Feature Importance in Gradient Boosting Trees with Cross-Validation Feature Selection
This addresses a fundamental flaw in GBM for practitioners relying on feature importance, though it is incremental as it builds on known biases.
The paper tackles the bias in feature importance measures of Gradient Boosting Machines due to categorical variable cardinality, showing that using cross-validated unbiased base learners significantly improves these measures while maintaining similar prediction accuracy.

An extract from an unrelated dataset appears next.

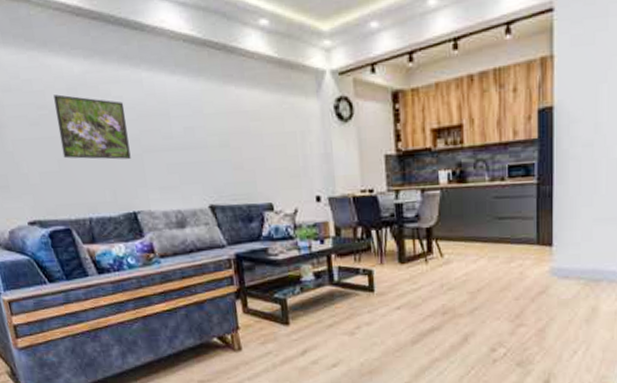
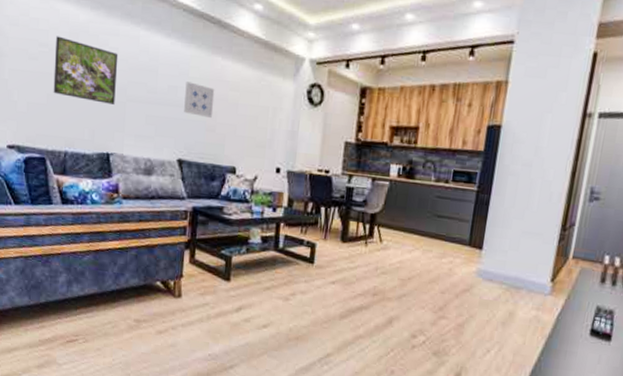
wall art: none [202,119,238,156] -> present [184,81,215,119]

Gradient Boosting Machines (GBM) are among the go-to algorithms on tabular data, which produce state of the art results in many prediction tasks. Despite its popularity, the GBM framework suffers from a fundamental flaw in its base learners. Specifically, most implementations utilize decision trees that are typically biased towards categorical variables with large cardinalities. The effect of this bias was extensively studied over the years, mostly in terms of predictive performance. In this work, we extend the scope and study the effect of biased base learners on GBM feature importance (FI) measures. We show that although these implementation demonstrate highly competitive predictive performance, they still, surprisingly, suffer from bias in FI. By utilizing cross-validated (CV) unbiased base learners, we fix this flaw at a relatively low computational cost. We demonstrate the suggested framework in a variety of synthetic and real-world setups, showing a significant improvement in all GBM FI measures while maintaining relatively the same level of prediction accuracy.